Editor’s Message: Smiling Upon Dental Sleep Medicine
When an expert refers to a “win-win-win environment” in sleep medicine, I pay keen attention. The triple-win was brought up by Daniel G. Klauer, DDS, DABCP, referring to dentists and physicians working together to treat obstructive sleep apnea (OSA). Patients get the best treatment for them, dentists treat cases with predictable results and obtain combination therapy support when required, and physicians gain access to additional resources and tools for their patients, Klauer said in a recent Sleep Review webcast.
Dental sleep medicine is increasingly becoming an integral part of the OSA diagnosis to treatment to follow-up patient flow. Media coverage of oral appliances is just one way patients are being alerted to the OSA therapy alternative, and awareness is likely to increase. For sleep medicine professionals, that means the time is ripe to benefit from dental sleep medicine’s growth.
One benefit dental sleep medicine offers is the additional route to increased OSA diagnosis in the population at large. While it may take rounds of referrals for a patient to land in a sleep center bed, the same patient is likely visiting his dentist every 6 months. “A minimum of 20% of your dental patients have sleep apnea. Most are undiagnosed,” said Dr Harold A. Smith, president-elect of the American Academy of Dental Sleep Medicine. A strong partnership will encourage the dentist partner to identify these patients and refer them to a physician.
It’s also a route for patients who fail CPAP to get back on a treatment plan. Dr Mayoor Patel, owner of the Craniofacial Pain and Dental Sleep Center of Georgia, noted that referrals go back and forth, sometimes several times.

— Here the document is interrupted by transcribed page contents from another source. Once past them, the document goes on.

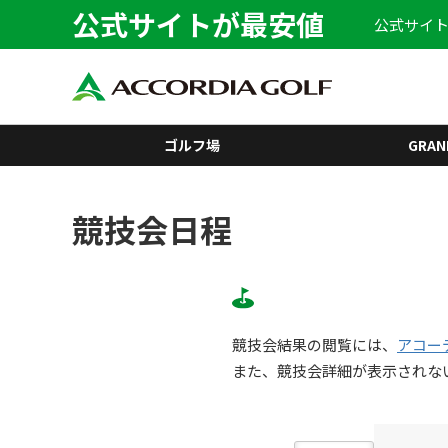
公式サイトが最安値
公式サイト
ゴルフ場
GRAN
競技会日程
競技会結果の閲覧には、
アコー
また、競技会詳細が表示されな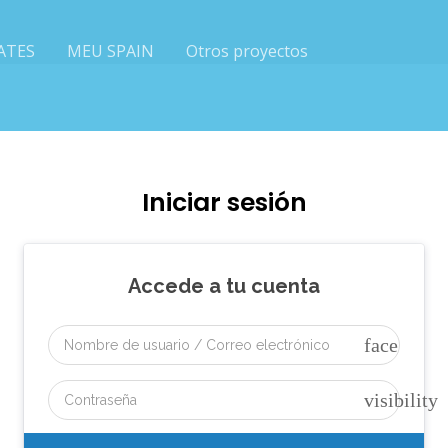
ATES
MEU SPAIN
Otros proyectos
Iniciar sesión
Accede a tu cuenta
face
visibility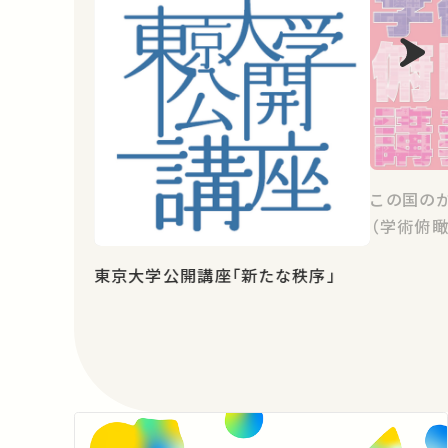
この国の
（学術俯瞰
東京大学公開講座「新たな秩序」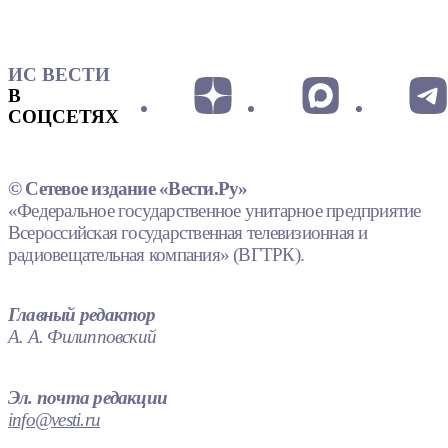
ИС ВЕСТИ
В
СОЦСЕТЯХ
© Сетевое издание «Вести.Ру»
«Федеральное государственное унитарное предприятие
Всероссийская государственная телевизионная и
радиовещательная компания» (ВГТРК).
Главный редактор
А. А. Филипповский
Эл. почта редакции
info@vesti.ru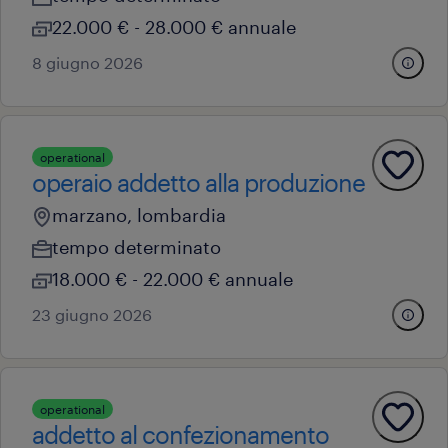
22.000 € - 28.000 € annuale
8 giugno 2026
operational
operaio addetto alla produzione
marzano, lombardia
tempo determinato
18.000 € - 22.000 € annuale
23 giugno 2026
operational
addetto al confezionamento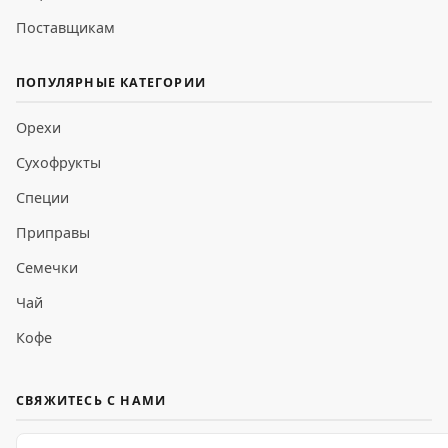
Поставщикам
ПОПУЛЯРНЫЕ КАТЕГОРИИ
Орехи
Сухофрукты
Специи
Приправы
Семечки
Чай
Кофе
СВЯЖИТЕСЬ С НАМИ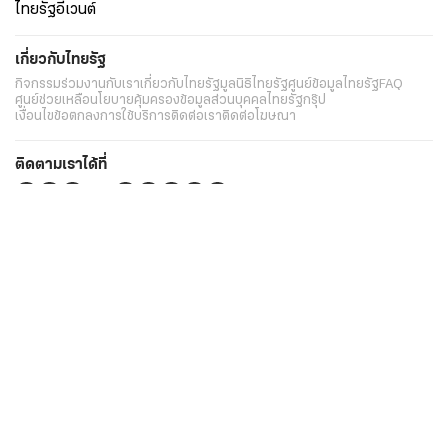
ไทยรัฐอีเวนต์
เกี่ยวกับไทยรัฐ
กิจกรรม
ร่วมงานกับเรา
เกี่ยวกับไทยรัฐ
มูลนิธิไทยรัฐ
ศูนย์ข้อมูลไทยรัฐ
FAQ
ศูนย์ช่วยเหลือ
นโยบายคุ้มครองข้อมูลส่วนบุคคลไทยรัฐกรุ๊ป
เงื่อนไขข้อตกลงการใช้บริการ
ติดต่อเรา
ติดต่อโฆษณา
ติดตามเราได้ที่
Application
My THAIRATH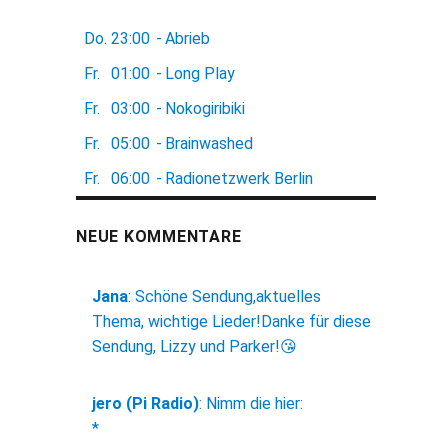
Do.
23:00
-
Abrieb
Fr.
01:00
-
Long Play
Fr.
03:00
-
Nokogiribiki
Fr.
05:00
-
Brainwashed
Fr.
06:00
-
Radionetzwerk Berlin
NEUE KOMMENTARE
Jana
:
Schöne Sendung,aktuelles
Thema, wichtige Lieder!Danke für diese
Sendung, Lizzy und Parker!😘
jero (Pi Radio)
:
Nimm die hier:
*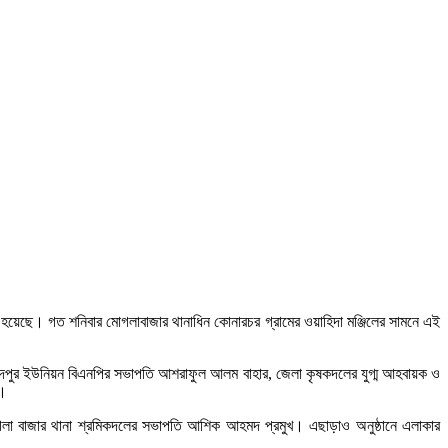
রা হয়েছে। গত শনিবার মোগলাবাজার থানাধিন কোনারচর গ্রামের ওয়াহিদা মঞ্জিলের সামনে এই
দাউদপুর ইউনিয়ন বিএনপির সভাপতি আশরাফুল আলম বাহার, জেলা কৃষকদলের যুগ্ম আহবায়ক ও
ী।
লা বাজার থানা শ্রমিকদলের সভাপতি আশিক আহমদ প্রমুখ। এছাড়াও অনুষ্ঠানে এলাকার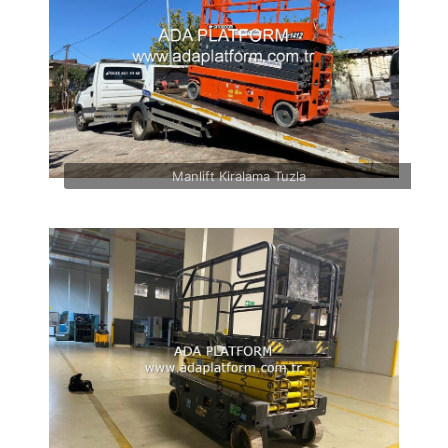
Manlift Kiralama Tuzla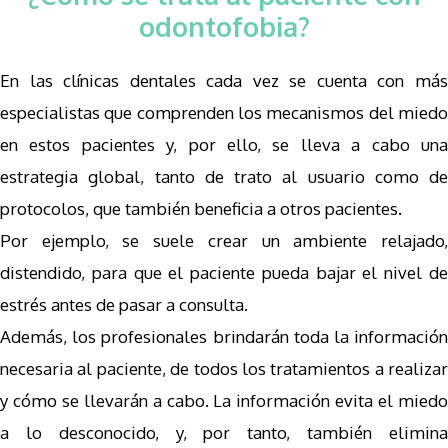
odontofobia?
En las clínicas dentales cada vez se cuenta con más
especialistas que comprenden los mecanismos del miedo
en estos pacientes y, por ello, se lleva a cabo una
estrategia global, tanto de trato al usuario como de
protocolos, que también beneficia a otros pacientes.
Por ejemplo, se suele crear un ambiente relajado,
distendido, para que el paciente pueda bajar el nivel de
estrés antes de pasar a consulta.
Además, los profesionales brindarán toda la información
necesaria al paciente, de todos los tratamientos a realizar
y cómo se llevarán a cabo. La información evita el miedo
a lo desconocido, y, por tanto, también elimina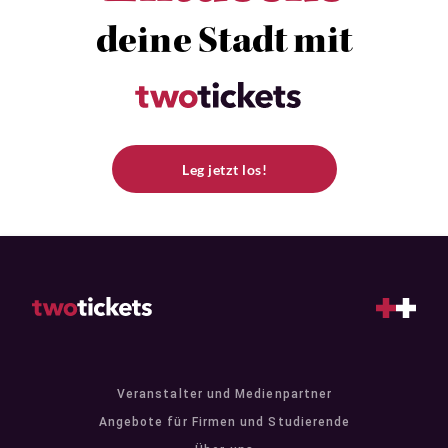
deine Stadt mit
Leg jetzt los!
Veranstalter und Medienpartner
Angebote für Firmen und Studierende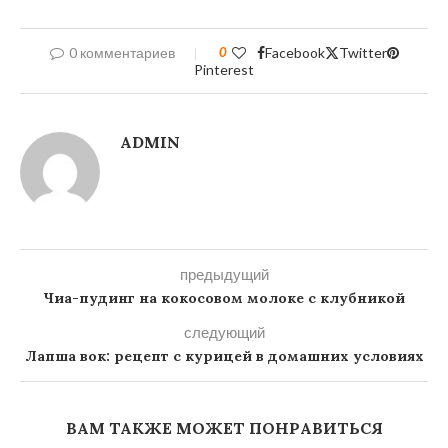
0 комментариев
0
Facebook
Twitter
Pinterest
ADMIN
предыдущий
Чиа-пудинг на кокосовом молоке с клубникой
следующий
Лапша вок: рецепт с курицей в домашних условиях
ВАМ ТАКЖЕ МОЖЕТ ПОНРАВИТЬСЯ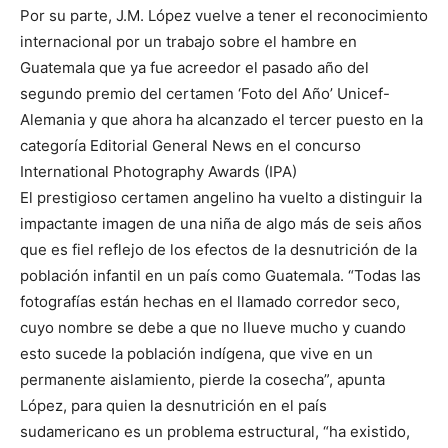
Por su parte, J.M. López vuelve a tener el reconocimiento
internacional por un trabajo sobre el hambre en
Guatemala que ya fue acreedor el pasado año del
segundo premio del certamen ‘Foto del Año’ Unicef-
Alemania y que ahora ha alcanzado el tercer puesto en la
categoría Editorial General News en el concurso
International Photography Awards (IPA)
El prestigioso certamen angelino ha vuelto a distinguir la
impactante imagen de una niña de algo más de seis años
que es fiel reflejo de los efectos de la desnutrición de la
población infantil en un país como Guatemala. “Todas las
fotografías están hechas en el llamado corredor seco,
cuyo nombre se debe a que no llueve mucho y cuando
esto sucede la población indígena, que vive en un
permanente aislamiento, pierde la cosecha”, apunta
López, para quien la desnutrición en el país
sudamericano es un problema estructural, “ha existido,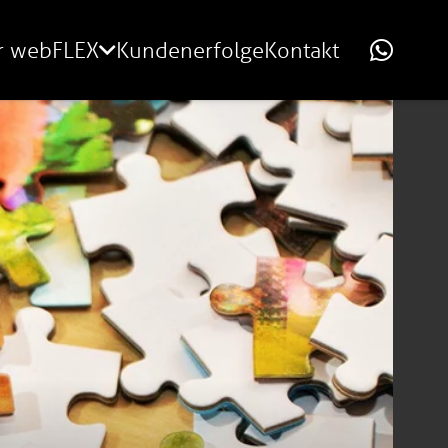
r webFLEX
Kundenerfolge
Kontakt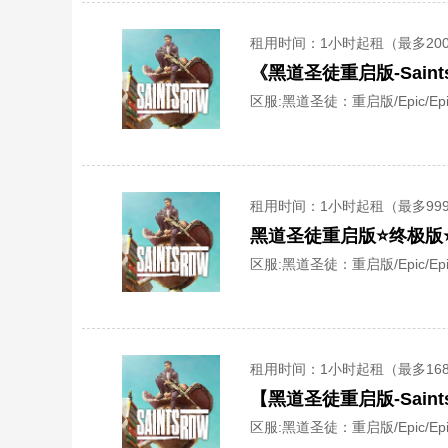
租用时间
：1小时起租（最多20
《黑道圣徒重启版-Sain
区服:
黑道圣徒：重启版/Epic/Epi
租用时间
：1小时起租（最多99
黑道圣徒重启版⭐终极版⭐
区服:
黑道圣徒：重启版/Epic/Epi
租用时间
：1小时起租（最多16
【黑道圣徒重启版-Sain
区服:
黑道圣徒：重启版/Epic/Epi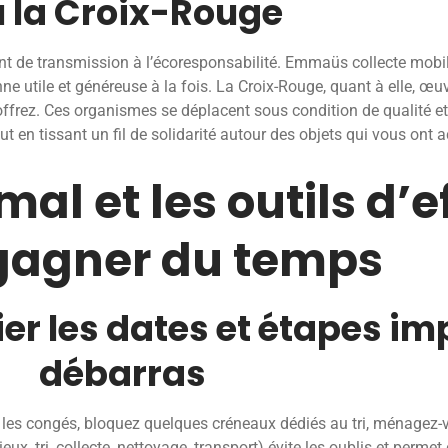
 la Croix-Rouge
nt de transmission à l’écoresponsabilité. Emmaüs collecte mobil
ne utile et généreuse à la fois. La Croix-Rouge, quant à elle, œ
ffrez. Ces organismes se déplacent sous condition de qualité et
tout en tissant un fil de solidarité autour des objets qui vous on
al et les outils d’e
gagner du temps
ier les dates et étapes i
débarras
pez les congés, bloquez quelques créneaux dédiés au tri, ménagez-
ux, tri, collecte, nettoyage, transport) évite les oublis et permet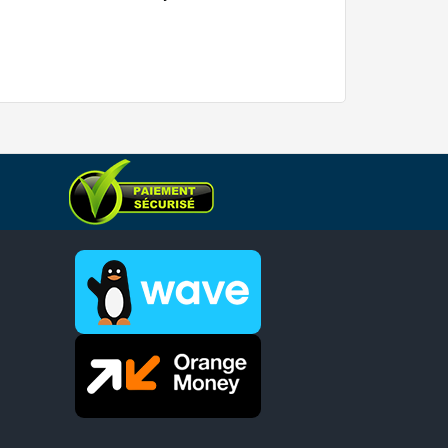
Ou livraison accélé
aujourd’hui, 7 aoû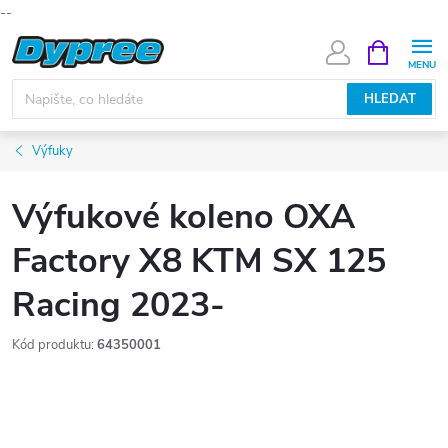
--
Přejít
NÁKUPNÍ
KOŠÍK
na
obsah
HLEDAT
Výfuky
Výfukové koleno OXA
Factory X8 KTM SX 125
Racing 2023-
Kód produktu:
64350001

When appropriate candidates are given oral appliance orders, it opens many other opportunities for the sleep center, Patel said, such as in-lab titrations with the therapy and follow-up sleep studies.
To be sure, there will be growing pains. Currently, the biggest obstacle relates to misunderstandings surrounding payor coverage, according to our webcast poll. While there is no dental insurance code for oral appliances, there are medical insurance codes. Understanding how to bill correctly is essential. Patel mentioned Nierman Practice Management, GoGo Billing, and Medical Billing for Dentists as sources for billing education. And while many are uncertain how to handle Medicare patients, there are centers that show it can be done. Midwest Dental Sleep Center is a Medicare provider-supplier, said CEO Scott Craig, who explained that the dentist has to enroll as a DME supplier before being eligible for Medicare reimbursement. And it’s critical that patients stop being given the impression that oral appliances are a cash-only service, which is not true. (Read “How to Bill Medical Insurance for Oral Appliance Therapy” for a detailed explanation.)
Bridging medicine and dentistry is perhaps best illustrated by combination therapy, the combining of PAP therapy with oral appliance therapy—an option that only becomes available when dentists and physicians work together. As Smith says, “The best of both worlds is combining the advantages of CPR, which the oral appliance does, with the advantages of continuous positive air pressure….The dentist has the capability of interfacing a PAP with an oral appliance to increase compliance with a PAP and help ensure successful patient outcomes.”